- **Activity**: Your result should be the lines holding the word "Knows", copied from the entries below.
╭─ Records for processing
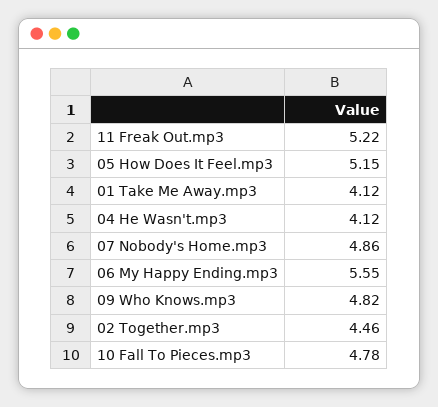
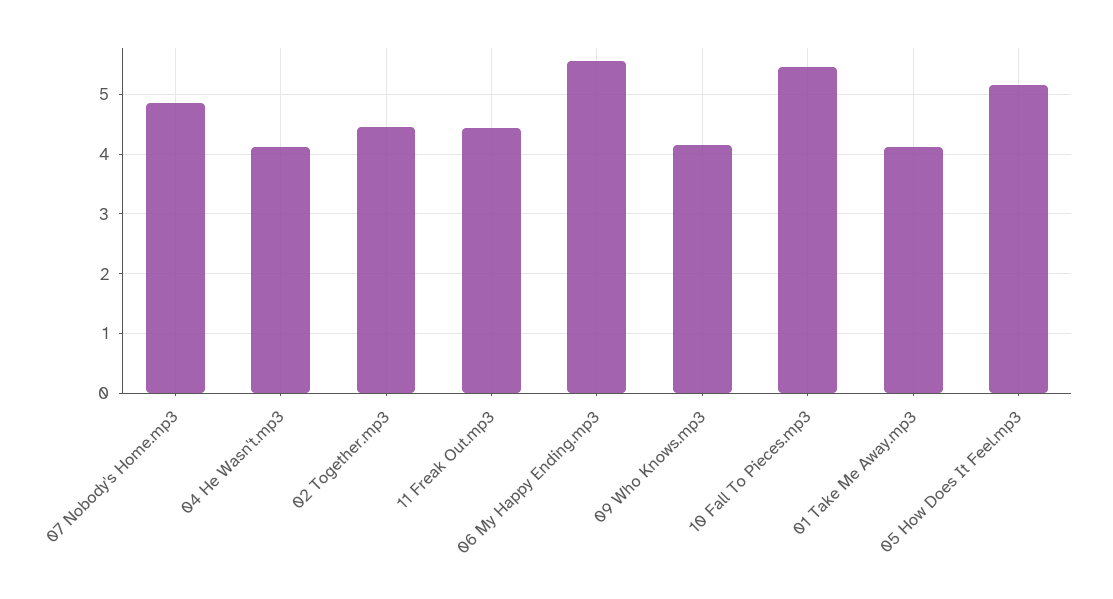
  {
-   "11 Freak Out.mp3": 5.22,
+   "11 Freak Out.mp3": 4.4,
    "05 How Does It Feel.mp3": 5.15,
    "01 Take Me Away.mp3": 4.12,
    "04 He Wasn't.mp3": 4.12,
    "07 Nobody's Home.mp3": 4.86,
    "06 My Happy Ending.mp3": 5.55,
-   "09 Who Knows.mp3": 4.82,
+   "09 Who Knows.mp3": 4.2,
    "02 Together.mp3": 4.46,
-   "10 Fall To Pieces.mp3": 4.78
+   "10 Fall To Pieces.mp3": 5.4
  }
╰─
- **Result**:
-   "09 Who Knows.mp3": 4.82,
+   "09 Who Knows.mp3": 4.2,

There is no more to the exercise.